Katerine Moreno

Personal information
- Full name: Katerine Moreno Mayser
- Born: 4 May 1974 (age 52) Santa Cruz de la Sierra, Bolivia
- Height: 1.82 m (5 ft 11+1⁄2 in)
- Weight: 71 kg (157 lb)

Sport
- Sport: Swimming
- Club: SAMIX, Santa Cruz

= Katerine Moreno =

Bolivian swimmer (born 1974)

Katerine Moreno Mayser (born 4 May 1974 in Santa Cruz de la Sierra) is a retired swimmer from Bolivia. She is recognized for being the Bolivian athlete with the most participations in the Summer Olympics, having competed in four editions: Seoul 1988, Sydney 2000, Athens 2004, and Beijing 2008.

==Career==
Moreno began swimming at the age of 9 in her school team at Santa Ana, and at 11 she competed in her first national championship in La Paz.

In the 1988 Seoul Olympics, with 14 years, she was the only woman in the Bolivian delegation and also the country's flag bearer.

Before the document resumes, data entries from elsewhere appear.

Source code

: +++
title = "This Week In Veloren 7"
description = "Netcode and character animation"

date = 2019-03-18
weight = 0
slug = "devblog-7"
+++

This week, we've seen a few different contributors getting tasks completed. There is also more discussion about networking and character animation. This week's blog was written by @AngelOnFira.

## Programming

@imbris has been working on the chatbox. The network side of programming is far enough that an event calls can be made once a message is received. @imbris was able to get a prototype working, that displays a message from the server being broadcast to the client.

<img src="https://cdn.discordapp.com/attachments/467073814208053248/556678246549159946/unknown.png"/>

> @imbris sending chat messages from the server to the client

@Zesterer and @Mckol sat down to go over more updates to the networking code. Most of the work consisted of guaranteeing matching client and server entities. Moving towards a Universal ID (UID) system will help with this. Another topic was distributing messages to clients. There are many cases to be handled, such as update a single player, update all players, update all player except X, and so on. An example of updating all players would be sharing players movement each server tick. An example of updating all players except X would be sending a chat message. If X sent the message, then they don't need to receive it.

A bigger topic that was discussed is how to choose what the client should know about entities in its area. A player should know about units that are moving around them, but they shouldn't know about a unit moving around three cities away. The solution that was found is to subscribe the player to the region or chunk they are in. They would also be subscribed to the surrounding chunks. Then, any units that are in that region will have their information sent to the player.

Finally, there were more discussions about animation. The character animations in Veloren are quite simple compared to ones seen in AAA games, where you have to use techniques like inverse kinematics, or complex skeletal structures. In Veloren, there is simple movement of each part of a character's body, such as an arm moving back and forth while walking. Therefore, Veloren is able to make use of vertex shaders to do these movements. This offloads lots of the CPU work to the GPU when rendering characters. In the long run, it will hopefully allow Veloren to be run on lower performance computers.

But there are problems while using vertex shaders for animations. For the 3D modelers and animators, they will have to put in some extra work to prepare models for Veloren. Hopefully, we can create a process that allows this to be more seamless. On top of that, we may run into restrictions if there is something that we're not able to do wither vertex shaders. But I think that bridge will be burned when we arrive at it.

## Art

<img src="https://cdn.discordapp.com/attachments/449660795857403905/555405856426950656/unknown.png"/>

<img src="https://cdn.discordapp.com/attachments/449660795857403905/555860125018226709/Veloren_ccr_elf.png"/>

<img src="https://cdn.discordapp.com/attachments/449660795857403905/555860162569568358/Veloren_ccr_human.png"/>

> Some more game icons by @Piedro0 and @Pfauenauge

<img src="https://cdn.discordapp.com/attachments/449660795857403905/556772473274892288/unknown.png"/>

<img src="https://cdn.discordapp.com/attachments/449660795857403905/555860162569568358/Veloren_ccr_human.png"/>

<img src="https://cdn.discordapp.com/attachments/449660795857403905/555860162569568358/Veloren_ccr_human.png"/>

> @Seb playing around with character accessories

She competed in four events: 50 m freestyle, 100 m freestyle, 100 m backstroke, and 100 m breaststroke, improving her marks and breaking eight national records in junior and senior categories.

In subsequent Olympic editions, Moreno specialized in the 100 m breaststroke (Sydney 2000 and Athens 2004) and 50 m freestyle (Beijing 2008).

==Personal life==
Moreno is married to José Quintanilla, a swimming coach, with whom she founded the Escuela de Natación Samix in 1998. They are parents of four children: José Alberto (27), Katerine (25), José Adrián (14), and María Jesús (11).

Her son José Alberto, who qualified for the 50 m freestyle at the 2016 Rio Olympics, becoming the first Bolivian male swimmer to compete with a qualifying time.